[[ Input material open ]]

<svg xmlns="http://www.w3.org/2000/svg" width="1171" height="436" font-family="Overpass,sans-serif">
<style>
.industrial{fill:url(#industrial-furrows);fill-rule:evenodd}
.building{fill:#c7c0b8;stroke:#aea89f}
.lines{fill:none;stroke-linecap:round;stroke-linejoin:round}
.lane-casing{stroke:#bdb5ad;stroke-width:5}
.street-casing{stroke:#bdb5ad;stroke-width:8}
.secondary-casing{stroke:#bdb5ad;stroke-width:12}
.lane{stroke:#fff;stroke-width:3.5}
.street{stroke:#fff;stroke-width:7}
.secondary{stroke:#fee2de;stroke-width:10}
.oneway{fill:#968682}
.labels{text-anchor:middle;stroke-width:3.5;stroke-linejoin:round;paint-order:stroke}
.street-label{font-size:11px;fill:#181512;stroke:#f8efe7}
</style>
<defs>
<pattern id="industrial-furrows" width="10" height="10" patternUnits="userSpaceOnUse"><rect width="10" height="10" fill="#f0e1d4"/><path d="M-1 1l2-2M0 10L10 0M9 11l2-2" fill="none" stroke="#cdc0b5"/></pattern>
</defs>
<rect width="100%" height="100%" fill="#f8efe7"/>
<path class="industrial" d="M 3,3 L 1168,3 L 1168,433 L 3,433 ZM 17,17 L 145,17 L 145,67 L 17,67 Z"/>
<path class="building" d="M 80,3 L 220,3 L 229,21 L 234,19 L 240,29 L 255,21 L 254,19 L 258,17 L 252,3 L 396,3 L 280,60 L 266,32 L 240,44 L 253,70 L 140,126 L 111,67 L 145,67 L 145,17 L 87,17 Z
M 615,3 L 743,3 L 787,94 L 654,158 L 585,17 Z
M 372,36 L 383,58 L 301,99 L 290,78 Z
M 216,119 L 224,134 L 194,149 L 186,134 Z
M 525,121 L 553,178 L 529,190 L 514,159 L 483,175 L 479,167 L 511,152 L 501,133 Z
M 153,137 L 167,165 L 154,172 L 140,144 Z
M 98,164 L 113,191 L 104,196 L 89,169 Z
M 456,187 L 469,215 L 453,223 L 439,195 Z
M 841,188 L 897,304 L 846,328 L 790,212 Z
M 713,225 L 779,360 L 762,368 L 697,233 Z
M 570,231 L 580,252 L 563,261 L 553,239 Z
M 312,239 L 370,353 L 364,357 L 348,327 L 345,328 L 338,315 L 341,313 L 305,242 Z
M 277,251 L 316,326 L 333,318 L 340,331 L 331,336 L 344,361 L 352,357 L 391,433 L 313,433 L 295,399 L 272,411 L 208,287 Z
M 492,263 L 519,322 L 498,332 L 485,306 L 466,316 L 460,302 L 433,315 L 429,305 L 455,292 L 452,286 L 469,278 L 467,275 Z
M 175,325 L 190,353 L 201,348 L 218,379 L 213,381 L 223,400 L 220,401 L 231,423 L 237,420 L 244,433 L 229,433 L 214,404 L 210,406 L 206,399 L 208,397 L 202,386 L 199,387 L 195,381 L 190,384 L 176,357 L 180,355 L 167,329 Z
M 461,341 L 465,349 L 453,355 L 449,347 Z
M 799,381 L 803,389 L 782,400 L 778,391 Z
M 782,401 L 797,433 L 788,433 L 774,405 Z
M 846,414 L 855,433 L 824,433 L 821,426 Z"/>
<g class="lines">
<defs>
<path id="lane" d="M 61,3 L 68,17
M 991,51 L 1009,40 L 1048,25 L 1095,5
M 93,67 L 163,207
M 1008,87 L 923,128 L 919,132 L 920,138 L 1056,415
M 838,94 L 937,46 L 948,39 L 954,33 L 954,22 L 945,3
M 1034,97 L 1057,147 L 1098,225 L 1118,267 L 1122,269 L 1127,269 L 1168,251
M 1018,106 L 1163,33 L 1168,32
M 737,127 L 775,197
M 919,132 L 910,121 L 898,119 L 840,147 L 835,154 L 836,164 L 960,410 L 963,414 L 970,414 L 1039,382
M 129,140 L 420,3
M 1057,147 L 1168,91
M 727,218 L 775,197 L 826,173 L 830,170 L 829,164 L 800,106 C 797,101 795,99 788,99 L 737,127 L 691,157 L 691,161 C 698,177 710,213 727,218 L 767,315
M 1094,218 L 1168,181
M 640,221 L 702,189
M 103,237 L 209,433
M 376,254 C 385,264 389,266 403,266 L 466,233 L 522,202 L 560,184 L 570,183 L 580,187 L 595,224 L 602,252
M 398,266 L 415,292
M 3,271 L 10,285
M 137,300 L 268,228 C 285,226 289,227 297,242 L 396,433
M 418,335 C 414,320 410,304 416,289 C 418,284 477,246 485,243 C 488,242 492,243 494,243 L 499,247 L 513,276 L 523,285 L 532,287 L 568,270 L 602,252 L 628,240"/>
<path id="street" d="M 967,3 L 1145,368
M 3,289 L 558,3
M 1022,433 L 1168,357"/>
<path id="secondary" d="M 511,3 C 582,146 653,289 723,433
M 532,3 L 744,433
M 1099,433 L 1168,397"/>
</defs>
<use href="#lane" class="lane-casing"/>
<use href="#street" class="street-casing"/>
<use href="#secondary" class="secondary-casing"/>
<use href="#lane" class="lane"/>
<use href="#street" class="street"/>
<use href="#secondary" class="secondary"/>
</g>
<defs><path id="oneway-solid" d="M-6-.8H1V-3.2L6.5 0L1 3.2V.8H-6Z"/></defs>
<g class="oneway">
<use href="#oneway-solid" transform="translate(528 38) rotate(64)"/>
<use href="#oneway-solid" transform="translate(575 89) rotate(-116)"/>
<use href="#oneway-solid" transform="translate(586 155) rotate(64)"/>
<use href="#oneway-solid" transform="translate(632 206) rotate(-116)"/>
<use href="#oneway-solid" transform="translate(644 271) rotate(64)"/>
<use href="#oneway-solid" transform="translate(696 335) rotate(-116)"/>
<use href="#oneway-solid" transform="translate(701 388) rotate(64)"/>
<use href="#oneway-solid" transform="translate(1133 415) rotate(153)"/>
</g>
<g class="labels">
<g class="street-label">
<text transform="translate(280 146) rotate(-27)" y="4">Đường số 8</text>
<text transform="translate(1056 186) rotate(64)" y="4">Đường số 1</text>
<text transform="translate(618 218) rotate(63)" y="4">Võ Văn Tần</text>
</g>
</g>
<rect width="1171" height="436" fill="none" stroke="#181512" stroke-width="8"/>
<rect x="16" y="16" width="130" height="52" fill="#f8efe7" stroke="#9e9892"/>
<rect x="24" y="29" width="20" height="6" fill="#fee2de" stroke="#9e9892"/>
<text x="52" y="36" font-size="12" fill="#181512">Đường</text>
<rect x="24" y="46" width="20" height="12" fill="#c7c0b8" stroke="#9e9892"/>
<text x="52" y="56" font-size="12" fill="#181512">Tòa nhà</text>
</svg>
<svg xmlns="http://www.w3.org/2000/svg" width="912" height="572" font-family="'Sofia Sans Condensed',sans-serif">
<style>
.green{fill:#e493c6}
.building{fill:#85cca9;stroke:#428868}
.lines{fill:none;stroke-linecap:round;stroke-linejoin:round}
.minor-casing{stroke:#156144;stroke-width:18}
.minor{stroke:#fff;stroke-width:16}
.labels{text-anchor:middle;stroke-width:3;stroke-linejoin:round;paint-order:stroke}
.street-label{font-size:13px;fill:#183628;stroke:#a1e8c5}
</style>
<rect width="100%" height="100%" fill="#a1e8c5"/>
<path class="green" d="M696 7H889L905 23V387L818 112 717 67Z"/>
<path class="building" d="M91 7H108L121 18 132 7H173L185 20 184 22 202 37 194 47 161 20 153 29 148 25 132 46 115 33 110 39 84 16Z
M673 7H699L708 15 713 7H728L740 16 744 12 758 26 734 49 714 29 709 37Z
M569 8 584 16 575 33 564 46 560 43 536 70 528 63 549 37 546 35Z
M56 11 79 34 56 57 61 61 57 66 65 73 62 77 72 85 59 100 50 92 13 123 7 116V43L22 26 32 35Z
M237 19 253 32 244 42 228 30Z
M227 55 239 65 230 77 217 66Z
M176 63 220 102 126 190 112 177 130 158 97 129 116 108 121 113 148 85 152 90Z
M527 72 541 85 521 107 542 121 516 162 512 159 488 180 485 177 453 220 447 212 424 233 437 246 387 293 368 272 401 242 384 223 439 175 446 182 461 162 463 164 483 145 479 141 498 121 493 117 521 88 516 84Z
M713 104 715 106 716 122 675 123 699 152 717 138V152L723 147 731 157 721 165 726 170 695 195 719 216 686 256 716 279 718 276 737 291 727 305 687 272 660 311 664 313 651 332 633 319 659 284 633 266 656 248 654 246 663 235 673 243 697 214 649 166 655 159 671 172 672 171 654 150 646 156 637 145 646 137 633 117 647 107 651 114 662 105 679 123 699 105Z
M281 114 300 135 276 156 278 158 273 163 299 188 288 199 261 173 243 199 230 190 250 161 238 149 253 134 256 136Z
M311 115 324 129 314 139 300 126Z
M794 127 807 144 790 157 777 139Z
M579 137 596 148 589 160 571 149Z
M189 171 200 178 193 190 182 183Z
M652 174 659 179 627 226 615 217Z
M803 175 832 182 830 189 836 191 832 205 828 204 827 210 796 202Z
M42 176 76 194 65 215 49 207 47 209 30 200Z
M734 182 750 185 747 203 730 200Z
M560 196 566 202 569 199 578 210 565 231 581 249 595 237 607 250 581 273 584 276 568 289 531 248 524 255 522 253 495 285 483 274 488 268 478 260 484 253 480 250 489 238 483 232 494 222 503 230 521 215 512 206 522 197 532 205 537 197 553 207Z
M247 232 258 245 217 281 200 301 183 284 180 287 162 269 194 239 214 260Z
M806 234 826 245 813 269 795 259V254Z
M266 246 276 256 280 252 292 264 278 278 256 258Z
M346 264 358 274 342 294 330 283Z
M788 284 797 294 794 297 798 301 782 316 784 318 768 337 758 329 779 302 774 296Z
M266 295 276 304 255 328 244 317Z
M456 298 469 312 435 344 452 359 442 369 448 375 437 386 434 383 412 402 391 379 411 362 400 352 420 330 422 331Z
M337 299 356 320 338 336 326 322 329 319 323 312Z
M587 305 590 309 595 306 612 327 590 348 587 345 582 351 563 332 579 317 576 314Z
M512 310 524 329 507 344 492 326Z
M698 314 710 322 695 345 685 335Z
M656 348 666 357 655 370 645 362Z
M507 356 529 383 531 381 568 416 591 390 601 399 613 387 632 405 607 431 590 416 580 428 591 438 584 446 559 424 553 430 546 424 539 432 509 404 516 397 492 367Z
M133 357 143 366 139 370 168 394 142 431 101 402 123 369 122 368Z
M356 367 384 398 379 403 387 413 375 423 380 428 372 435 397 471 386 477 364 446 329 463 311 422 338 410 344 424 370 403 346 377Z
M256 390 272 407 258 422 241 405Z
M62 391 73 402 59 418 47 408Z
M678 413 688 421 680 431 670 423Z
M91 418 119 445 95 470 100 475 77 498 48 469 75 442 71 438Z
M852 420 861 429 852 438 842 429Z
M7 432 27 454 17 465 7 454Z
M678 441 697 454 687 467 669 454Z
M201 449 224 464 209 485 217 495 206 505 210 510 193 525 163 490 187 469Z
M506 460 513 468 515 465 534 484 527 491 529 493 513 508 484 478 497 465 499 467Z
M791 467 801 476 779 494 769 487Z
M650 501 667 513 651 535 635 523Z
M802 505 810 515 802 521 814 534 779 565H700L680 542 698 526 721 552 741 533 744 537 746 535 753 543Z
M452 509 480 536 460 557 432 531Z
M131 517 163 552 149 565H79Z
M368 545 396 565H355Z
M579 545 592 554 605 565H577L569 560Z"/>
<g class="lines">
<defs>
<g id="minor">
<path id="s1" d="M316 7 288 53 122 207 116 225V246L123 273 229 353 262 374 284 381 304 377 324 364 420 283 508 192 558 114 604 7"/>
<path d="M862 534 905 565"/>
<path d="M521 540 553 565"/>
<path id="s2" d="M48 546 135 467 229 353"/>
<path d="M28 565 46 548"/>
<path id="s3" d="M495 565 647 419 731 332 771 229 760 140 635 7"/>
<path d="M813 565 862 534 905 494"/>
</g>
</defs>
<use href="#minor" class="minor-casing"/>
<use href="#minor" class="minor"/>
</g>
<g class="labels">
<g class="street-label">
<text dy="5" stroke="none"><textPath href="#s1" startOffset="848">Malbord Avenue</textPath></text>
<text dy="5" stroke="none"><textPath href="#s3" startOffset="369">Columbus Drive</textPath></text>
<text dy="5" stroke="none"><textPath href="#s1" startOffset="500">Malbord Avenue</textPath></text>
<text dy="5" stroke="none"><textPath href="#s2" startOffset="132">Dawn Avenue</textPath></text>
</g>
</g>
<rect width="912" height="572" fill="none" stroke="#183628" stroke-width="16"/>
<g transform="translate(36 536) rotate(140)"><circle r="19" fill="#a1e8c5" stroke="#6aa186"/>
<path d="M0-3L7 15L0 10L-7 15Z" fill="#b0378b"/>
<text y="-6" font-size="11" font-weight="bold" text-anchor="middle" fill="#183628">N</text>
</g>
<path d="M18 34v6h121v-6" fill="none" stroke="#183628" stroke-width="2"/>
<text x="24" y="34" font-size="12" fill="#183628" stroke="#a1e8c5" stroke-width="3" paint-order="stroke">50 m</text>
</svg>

[[ Input material closed ]]

Work to complete
Each line from the one holding "M579 545 592" through the last line of the data is to be transcribed exactly, with nothing else added.

Expected answer
M579 545 592 554 605 565H577L569 560Z"/>
<g class="lines">
<defs>
<g id="minor">
<path id="s1" d="M316 7 288 53 122 207 116 225V246L123 273 229 353 262 374 284 381 304 377 324 364 420 283 508 192 558 114 604 7"/>
<path d="M862 534 905 565"/>
<path d="M521 540 553 565"/>
<path id="s2" d="M48 546 135 467 229 353"/>
<path d="M28 565 46 548"/>
<path id="s3" d="M495 565 647 419 731 332 771 229 760 140 635 7"/>
<path d="M813 565 862 534 905 494"/>
</g>
</defs>
<use href="#minor" class="minor-casing"/>
<use href="#minor" class="minor"/>
</g>
<g class="labels">
<g class="street-label">
<text dy="5" stroke="none"><textPath href="#s1" startOffset="848">Malbord Avenue</textPath></text>
<text dy="5" stroke="none"><textPath href="#s3" startOffset="369">Columbus Drive</textPath></text>
<text dy="5" stroke="none"><textPath href="#s1" startOffset="500">Malbord Avenue</textPath></text>
<text dy="5" stroke="none"><textPath href="#s2" startOffset="132">Dawn Avenue</textPath></text>
</g>
</g>
<rect width="912" height="572" fill="none" stroke="#183628" stroke-width="16"/>
<g transform="translate(36 536) rotate(140)"><circle r="19" fill="#a1e8c5" stroke="#6aa186"/>
<path d="M0-3L7 15L0 10L-7 15Z" fill="#b0378b"/>
<text y="-6" font-size="11" font-weight="bold" text-anchor="middle" fill="#183628">N</text>
</g>
<path d="M18 34v6h121v-6" fill="none" stroke="#183628" stroke-width="2"/>
<text x="24" y="34" font-size="12" fill="#183628" stroke="#a1e8c5" stroke-width="3" paint-order="stroke">50 m</text>
</svg>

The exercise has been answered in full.